French Film Company Wild Bunch Launches TV Division

Paris-based pan-European producer-distributor-sales agent Wild Bunch, which won its fifth Palme d’Or this year with Jacques Audiard’s “Dheepan,” is heeding the siren song of television.

Wild Bunch is the latest French studio to step into TV, following Gaumont, EuropaCorp and Studiocanal.

The shingle — best-known for its relationships with top European auteurs — kicks off its TV adventure with two high-profile international projects: “Medici: Masters of Florence” with Dustin Hoffman and Richard Madden, and “Four Seasons in Havana,” co-written by Leonardo Padura.

Unlike Gaumont and EuropaCorp, however, Wild Bunch will not handle production, focusing instead on financing and international distribution, adapting its film division business model — which consists of partnering with ambitious producers worldwide and keeping its overhead to the minimum.

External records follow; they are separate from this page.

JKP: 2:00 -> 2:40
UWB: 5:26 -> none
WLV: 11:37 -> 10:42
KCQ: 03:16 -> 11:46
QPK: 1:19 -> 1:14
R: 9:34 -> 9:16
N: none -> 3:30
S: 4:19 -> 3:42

Although the European TV drama landscape seems crowded, Vincent Grimond, co-founder of Wild Bunch, emphasizes the growing demand for high-quality premium drama and the increased diversity of outlets, from cable channels to digital networks, multi-territory streaming services and OTT platforms.

“A few years ago there were just about six buyers for TV drama in the U.S., today there are about 50, and meanwhile, in France, series have become a key component of (pay TV giant) Canal Plus’ programming,” says Grimond. He notes that the boundaries between film and TV have never been more porous, while financing avenues are increasingly opening up to television drama.

He says Wild Bunch TV is aiming to sell four or five shows per year with an estimated €50 million ($56 million) of investment per year. It expects to generate, in the long run, about $111 million in annual revenue from the new division. Eventually, Grimond projects, the television sector will rep about one-fourth of all of Wild Bunch’s business.

Wild Bunch TV will be spearheaded by Carole Baraton, who has been with the company since its 2002 launch and heads up international sales. Wild Bunch has a solid track record in bringing in significant financing to projects via international sales. The TV team is completed by Diana Bartha, head of development and international sales; Thomas Triboit, who will handle acquisitions; and Aurelia Porret, who will oversee marketing.

TV producer Georges Campana (Erick Zonca’s “Soldat Blanc,” Giacomo Battiato’s “L’Infiltre”) helped set up Wild Bunch TV and will be adviser to the board for content selection and executive production.

Wild Bunch’s biggest asset remains its powerful brand, which for talent, buyers and festival programmers is synonymous with bold films and high quality. As Grimond points out, Wild Bunch’s advantage is that it’s tightly connected to some of the world’s most critically acclaimed auteurs — Audiard, Ken Loach, Gaspard Noe, Arnaud Desplechin and Nicolas Winding Refn, to name a few — via its core movie business, and it’s connected to broadcasters through its direct distribution operations in key European markets: France, Germany, Spain, Austria and Italy; Grimond also confirmed Wild Bunch is looking at ventures in the U.K., Italy and Australia.

As underscored by “Medici: Masters of Florence” and “Four Seasons,” “Wild Bunch TV will go after original stories whatever their language,” says Baraton.

“We’re already seeing with movies that local is the new global — there is tremendous appetite for content that has a strong local flavor and is culturally-specific,” Baraton says. “In today’s TV world, there are absolutely no reasons for shying away from foreign languages and talent as long as we remain budget-conscious.”

Grimond concurs. “We’re not going to try to replicate what American producers are doing and pull our inspiration from blockbusters.”

Indeed, “Four Seasons” is a Spanish-language thriller based on writer Padura’s anthology, which follows detective Mario Conde in Havana against the backdrop of the downfall of communism in the 1990s.

“Medici: Masters of Florence,” an English-language series created by Frank Spotnitz and Nicholas Meyer will bend the period genre, mixing political thriller and murder mystery.

Broadcasters around the world are likely to give Wild Bunch TV a warm welcome: Baraton says “Medici: Masters of Florence,” which WME reps in the U.S., is already set as one of the rare international co-productions from Italy’s RaiFiction targeting global audiences.